Alan describes his approach as old school and new school. Use technology where it helps — but never at the expense of connection.
Advice for New Agents: Think in Decades, Not Deals
If Alan could offer one piece of advice to newer agents, it would be this: it’s not a race.
He’s watched countless agents rise quickly and burn out just as fast. The ones who last are the ones who build relationships, stay present, adapt to change, and pace themselves.
Face-to-face still matters. Community involvement still matters. Clients remember how you made them feel — not how automated your follow-ups were.
Markets will shift. Conditions will change. But agents who stay grounded, flexible, and human will always find their footing.
Values and Legacy
When asked about legacy, Alan is thoughtful and honest. He doesn’t need to be remembered as number one. Rankings fade. Titles change.
What matters to him is this: that he did things right.
That people don’t avoid him when they see him. That colleagues still ask for advice. That his name carries trust. That his team continues forward with integrity, even as they evolve in their own ways.
For Alan, legacy isn’t about domination — it’s about dignity.
Final Thoughts
This conversation wasn’t about how to sell more homes.
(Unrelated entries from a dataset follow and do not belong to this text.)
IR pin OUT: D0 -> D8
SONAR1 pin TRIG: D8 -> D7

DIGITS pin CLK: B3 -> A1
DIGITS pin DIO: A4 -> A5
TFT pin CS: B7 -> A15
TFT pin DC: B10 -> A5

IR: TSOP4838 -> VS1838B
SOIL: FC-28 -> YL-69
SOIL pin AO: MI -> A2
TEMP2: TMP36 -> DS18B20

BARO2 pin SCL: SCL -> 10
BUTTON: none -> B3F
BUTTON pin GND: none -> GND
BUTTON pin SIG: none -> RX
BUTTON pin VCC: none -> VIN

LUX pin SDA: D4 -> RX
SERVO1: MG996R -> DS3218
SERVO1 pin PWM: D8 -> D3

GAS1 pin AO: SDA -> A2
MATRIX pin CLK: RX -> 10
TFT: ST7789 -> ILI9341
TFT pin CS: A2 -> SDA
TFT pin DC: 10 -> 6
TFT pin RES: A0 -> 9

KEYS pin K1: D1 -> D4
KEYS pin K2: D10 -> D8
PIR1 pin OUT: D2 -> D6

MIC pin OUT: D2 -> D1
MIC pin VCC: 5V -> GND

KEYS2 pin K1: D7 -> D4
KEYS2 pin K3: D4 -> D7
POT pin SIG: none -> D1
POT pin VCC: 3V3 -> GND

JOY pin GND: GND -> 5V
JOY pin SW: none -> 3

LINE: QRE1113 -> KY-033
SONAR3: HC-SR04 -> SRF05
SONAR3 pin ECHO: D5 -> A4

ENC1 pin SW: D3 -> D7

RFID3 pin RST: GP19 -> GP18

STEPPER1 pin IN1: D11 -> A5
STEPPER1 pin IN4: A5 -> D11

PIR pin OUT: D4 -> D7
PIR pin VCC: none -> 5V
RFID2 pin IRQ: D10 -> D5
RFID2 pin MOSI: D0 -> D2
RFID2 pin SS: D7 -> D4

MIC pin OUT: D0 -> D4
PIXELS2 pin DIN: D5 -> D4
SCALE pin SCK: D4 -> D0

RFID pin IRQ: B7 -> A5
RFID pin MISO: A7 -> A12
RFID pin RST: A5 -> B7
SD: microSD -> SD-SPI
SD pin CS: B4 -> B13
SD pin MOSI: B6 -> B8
It was about how to build a career that lasts.
Nearly four decades in, Alan Gee’s story is a reminder that the real work in real estate happens quietly — in decisions no one sees, in restraint under pressure, in relationships maintained over years, not weeks.
Behind every sold sign is a process.
Behind every reputation is a thousand choices.
And behind a lasting career is a commitment to doing the work the right way.